The requirement for (1) screams to me that we need to be applying hack upon hack to convert the timestamps that we get from the device makers into UTC time rather than applying hack upon hack to work within a made up world of fake timestamps.

@brandonarbiter https://github.com/brandonarbiter On the clamshell "only realtime" issue

  1. Please don't derail the thread. This is a different issue and it should be discussed elsewhere
  2. While you are creating the other issue, keep in mind that it was impossible to create message threads in the past with the blip-mvp release that used FB groups. When we set out on this pilot thing, we were targeting feature parity and that is what we have delivered. New features should be prioritized and discussed as new features, not as bugs.

Reply to this email directly or view it on GitHubhttps://github.com/tidepool-org/hub/issues/29#issuecomment-41405812 .

cheddar commented 10 years ago

@brandonarbiter thanks for the other ticket. Sorry for the strong wording, I know you weren't trying to derail the thread. I got really defensive because I was scared of feature/scope creep and let that override my judgement.

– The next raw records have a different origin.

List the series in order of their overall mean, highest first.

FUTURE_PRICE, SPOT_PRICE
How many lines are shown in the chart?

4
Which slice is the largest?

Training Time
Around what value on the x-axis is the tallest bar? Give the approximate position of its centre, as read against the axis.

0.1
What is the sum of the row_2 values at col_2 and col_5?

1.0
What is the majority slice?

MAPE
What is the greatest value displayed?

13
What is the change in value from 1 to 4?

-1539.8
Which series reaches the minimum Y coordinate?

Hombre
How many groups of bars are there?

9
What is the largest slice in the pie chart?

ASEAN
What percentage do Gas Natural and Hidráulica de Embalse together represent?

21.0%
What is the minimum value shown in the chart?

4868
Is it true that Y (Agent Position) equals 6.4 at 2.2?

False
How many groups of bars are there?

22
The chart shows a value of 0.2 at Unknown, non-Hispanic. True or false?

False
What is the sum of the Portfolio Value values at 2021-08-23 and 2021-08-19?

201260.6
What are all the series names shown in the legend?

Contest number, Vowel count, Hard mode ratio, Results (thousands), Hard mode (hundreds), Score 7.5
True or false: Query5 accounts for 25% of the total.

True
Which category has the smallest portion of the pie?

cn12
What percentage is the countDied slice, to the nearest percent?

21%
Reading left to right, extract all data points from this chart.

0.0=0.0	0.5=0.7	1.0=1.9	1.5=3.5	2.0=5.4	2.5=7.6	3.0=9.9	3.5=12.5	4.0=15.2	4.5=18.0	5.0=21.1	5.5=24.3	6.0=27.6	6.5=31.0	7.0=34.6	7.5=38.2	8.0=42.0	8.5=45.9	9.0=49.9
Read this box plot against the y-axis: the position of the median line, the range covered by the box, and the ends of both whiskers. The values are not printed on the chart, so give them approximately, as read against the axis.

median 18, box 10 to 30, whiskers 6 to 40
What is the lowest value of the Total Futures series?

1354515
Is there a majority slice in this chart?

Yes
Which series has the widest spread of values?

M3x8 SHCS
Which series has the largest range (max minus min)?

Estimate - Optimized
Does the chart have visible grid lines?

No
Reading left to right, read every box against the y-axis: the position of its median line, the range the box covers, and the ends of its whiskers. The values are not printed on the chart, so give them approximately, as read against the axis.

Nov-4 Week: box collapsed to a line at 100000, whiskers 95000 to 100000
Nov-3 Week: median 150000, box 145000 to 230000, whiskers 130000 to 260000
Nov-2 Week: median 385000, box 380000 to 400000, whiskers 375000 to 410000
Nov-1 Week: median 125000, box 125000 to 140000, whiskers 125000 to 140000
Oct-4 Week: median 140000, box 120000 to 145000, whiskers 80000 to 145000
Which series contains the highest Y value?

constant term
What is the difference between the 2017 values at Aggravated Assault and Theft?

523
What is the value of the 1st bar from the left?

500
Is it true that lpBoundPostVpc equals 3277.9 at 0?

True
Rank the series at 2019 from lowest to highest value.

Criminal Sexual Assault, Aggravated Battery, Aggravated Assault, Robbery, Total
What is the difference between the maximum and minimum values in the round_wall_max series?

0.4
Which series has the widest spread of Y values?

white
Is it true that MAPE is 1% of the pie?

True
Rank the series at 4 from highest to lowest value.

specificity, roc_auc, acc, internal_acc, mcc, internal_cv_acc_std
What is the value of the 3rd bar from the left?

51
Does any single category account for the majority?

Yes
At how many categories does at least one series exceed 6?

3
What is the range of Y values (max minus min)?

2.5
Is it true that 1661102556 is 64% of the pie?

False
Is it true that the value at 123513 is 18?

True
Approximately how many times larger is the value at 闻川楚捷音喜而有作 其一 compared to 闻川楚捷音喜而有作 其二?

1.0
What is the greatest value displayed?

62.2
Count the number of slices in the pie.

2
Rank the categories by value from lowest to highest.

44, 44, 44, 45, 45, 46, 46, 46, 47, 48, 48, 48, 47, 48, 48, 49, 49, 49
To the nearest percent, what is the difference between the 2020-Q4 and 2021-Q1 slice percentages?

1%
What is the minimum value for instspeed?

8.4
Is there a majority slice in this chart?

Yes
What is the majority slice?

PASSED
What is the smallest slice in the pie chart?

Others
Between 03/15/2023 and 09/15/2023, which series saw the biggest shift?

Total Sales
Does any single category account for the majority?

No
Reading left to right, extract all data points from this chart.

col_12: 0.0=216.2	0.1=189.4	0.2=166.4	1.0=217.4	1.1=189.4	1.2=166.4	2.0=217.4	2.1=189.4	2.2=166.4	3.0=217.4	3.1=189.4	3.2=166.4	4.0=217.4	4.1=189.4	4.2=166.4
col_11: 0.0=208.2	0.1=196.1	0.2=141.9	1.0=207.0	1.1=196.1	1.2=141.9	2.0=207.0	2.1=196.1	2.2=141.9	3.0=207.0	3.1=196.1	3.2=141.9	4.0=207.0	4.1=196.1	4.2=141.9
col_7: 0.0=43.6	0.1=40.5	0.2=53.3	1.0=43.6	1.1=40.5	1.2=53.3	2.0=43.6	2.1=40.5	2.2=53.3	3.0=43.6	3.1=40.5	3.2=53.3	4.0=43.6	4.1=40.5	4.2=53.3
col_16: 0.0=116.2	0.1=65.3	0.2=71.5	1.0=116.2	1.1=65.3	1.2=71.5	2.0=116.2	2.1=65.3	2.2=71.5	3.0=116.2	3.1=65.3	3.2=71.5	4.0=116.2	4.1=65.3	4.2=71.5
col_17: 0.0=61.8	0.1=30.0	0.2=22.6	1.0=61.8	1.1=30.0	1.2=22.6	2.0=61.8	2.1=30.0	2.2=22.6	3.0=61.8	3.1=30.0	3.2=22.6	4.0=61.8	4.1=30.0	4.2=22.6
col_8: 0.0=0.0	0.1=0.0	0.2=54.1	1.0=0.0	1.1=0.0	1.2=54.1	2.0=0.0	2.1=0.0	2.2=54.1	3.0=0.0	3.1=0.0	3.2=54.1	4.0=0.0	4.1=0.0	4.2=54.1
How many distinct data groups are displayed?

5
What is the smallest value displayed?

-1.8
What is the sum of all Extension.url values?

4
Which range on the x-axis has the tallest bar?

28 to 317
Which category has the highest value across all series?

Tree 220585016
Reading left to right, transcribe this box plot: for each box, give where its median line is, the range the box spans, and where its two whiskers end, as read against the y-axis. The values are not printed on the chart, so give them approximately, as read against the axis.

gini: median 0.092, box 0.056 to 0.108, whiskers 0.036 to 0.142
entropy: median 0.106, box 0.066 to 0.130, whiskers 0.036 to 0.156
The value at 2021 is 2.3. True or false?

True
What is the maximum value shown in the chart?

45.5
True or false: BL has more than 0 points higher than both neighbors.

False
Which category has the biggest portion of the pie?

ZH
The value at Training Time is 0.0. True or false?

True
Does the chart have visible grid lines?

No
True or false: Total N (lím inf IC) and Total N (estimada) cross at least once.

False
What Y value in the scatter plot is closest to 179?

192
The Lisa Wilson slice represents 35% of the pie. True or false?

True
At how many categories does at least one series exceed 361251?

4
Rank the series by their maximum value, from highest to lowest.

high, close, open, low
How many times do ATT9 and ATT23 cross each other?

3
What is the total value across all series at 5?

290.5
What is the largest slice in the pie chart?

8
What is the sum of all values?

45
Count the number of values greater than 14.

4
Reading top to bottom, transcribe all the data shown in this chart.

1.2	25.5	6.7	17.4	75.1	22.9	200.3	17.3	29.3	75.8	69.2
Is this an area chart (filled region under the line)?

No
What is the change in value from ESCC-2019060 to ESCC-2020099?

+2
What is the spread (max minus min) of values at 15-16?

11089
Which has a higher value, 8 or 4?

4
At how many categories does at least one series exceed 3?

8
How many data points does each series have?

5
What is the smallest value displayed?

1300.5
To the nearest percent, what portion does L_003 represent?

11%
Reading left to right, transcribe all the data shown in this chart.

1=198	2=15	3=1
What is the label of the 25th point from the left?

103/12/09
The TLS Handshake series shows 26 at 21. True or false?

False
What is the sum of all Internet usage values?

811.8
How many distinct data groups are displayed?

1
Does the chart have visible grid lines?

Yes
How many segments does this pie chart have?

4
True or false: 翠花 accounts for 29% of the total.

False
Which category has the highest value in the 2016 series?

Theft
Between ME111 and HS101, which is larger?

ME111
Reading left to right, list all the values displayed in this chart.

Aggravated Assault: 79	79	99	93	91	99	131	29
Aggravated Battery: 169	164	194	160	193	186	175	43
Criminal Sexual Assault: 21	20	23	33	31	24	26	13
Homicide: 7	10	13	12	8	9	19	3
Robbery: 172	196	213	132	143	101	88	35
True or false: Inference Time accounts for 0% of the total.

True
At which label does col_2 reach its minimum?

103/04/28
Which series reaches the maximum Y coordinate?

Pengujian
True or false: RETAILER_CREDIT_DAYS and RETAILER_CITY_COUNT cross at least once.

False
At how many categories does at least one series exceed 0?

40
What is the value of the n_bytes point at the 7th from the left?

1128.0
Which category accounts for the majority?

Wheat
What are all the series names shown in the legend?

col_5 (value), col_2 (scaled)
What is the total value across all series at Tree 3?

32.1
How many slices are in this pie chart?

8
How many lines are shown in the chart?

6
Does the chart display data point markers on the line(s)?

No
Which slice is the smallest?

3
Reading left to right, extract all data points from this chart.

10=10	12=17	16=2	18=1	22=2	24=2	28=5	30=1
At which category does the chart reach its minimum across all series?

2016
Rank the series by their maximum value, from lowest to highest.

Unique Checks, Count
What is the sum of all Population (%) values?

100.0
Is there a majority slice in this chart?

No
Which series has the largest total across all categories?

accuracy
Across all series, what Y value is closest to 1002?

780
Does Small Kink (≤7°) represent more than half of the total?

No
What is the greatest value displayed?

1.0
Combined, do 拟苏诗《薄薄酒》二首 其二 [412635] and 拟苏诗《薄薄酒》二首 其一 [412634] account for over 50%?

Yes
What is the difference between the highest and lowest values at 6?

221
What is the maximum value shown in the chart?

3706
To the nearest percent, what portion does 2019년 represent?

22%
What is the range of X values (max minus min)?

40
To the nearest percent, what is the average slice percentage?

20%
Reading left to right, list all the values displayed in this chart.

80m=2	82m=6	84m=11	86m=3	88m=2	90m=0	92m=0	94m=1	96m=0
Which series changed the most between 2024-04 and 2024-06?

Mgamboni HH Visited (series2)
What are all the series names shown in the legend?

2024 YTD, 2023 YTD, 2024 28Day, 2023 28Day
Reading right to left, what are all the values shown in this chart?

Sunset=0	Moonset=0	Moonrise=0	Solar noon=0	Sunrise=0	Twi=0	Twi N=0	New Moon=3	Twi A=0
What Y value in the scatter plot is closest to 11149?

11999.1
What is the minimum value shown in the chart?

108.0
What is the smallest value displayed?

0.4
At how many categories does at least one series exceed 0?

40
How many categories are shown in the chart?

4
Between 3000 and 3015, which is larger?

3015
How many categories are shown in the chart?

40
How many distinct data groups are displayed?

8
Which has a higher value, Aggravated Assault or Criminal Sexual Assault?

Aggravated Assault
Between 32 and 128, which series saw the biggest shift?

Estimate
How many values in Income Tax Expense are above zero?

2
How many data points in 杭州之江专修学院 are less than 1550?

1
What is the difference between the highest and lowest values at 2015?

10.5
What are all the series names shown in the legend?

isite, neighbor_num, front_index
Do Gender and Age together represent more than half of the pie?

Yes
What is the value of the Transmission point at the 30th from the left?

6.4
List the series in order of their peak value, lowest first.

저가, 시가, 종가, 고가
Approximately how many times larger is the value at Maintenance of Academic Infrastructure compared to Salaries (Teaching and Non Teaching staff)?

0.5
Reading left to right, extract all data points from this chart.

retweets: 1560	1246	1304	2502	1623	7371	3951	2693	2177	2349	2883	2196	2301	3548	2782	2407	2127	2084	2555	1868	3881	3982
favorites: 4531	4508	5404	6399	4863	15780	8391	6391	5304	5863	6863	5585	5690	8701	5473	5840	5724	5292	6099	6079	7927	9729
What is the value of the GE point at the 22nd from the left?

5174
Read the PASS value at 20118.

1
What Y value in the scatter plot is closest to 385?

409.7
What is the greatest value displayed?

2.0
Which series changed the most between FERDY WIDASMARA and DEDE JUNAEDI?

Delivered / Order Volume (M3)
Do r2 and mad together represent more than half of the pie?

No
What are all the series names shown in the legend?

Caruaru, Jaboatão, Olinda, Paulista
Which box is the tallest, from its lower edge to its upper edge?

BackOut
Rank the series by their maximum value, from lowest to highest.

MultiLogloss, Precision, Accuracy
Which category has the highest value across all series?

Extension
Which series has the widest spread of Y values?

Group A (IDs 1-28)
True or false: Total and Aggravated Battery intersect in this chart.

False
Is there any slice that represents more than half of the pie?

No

kentquirk commented 10 years ago

So it's 1AM after an 18 hour day and I'm not at my best, but I want to jump in and say that I largely agree with Cheddar, and I'm going to make a couple of points just to get people thinking about it.

1) Timezoneless time has no real meaning and we have been chasing bug after bug (and applying "hack after hack") to deal with it. We should do everything in our power to avoid propagating timezoneless time to other systems.

2) We don't have to wait until there are devices that have a time zone. What we need to do is make our best guess at a time correction -- for every datapoint -- when we import the data, AND have a tool that allows users to adjust the correction. We can't have one without the other. So we need to figure out what our UI will be for letting people make those adjustments.

Please don't have discussions about the long term strategy for managing time without involving all three of Cheddar, Jana, and me. Perhaps the three of us should figure out a strategy, and then we can work out our plan to get there.

Thanks.

Kent

On Fri, Apr 25, 2014 at 9:30 AM, cheddar notifications@github.com wrote:

@brandonarbiter https://github.com/brandonarbiter thanks for the other ticket. Sorry for the strong wording, I know you weren't trying to derail the thread. I got really defensive because I was scared of feature/scope creep and let that override my judgement.

Reply to this email directly or view it on GitHubhttps://github.com/tidepool-org/hub/issues/29#issuecomment-41412412 .

Kent Quirk VP of Engineering, Tidepool

Tidepool is an open source, not-for-profit effort to build an open data platform and better applications to reduce the burden of Type 1 Diabetes.

brandonarbiter commented 10 years ago

Closing on Jana's recommendation. This thread has become more of a discussion than a task. We are going to follow up with an internal Tidepool meeting on May 14 to regroup.